— ASSIGNED TASK —
The entries are to be reproduced word for word, with all images left out.

— AVAILABLE RECORDS —
——————

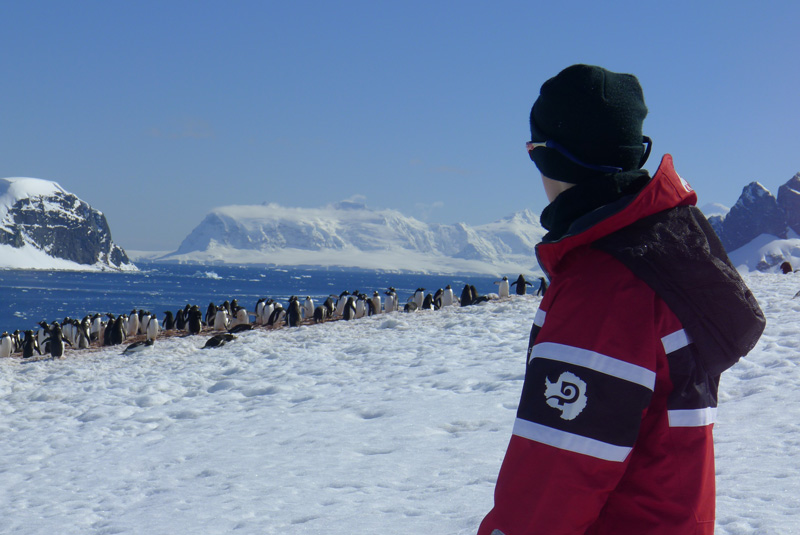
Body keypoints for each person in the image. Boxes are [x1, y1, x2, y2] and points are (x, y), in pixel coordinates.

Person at [478, 64, 765, 535]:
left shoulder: (606, 287)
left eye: (533, 151)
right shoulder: (668, 257)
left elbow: (558, 475)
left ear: (553, 158)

——————

— EXPECTED ANSWER —
Body keypoints for each person in the image. Boxes are [x1, y1, x2, y2] and points are (x, y), in pixel coordinates.

Person at [478, 64, 765, 535]:
left shoulder: (606, 287)
left eye: (533, 151)
right shoulder: (668, 257)
left elbow: (558, 475)
left ear: (553, 158)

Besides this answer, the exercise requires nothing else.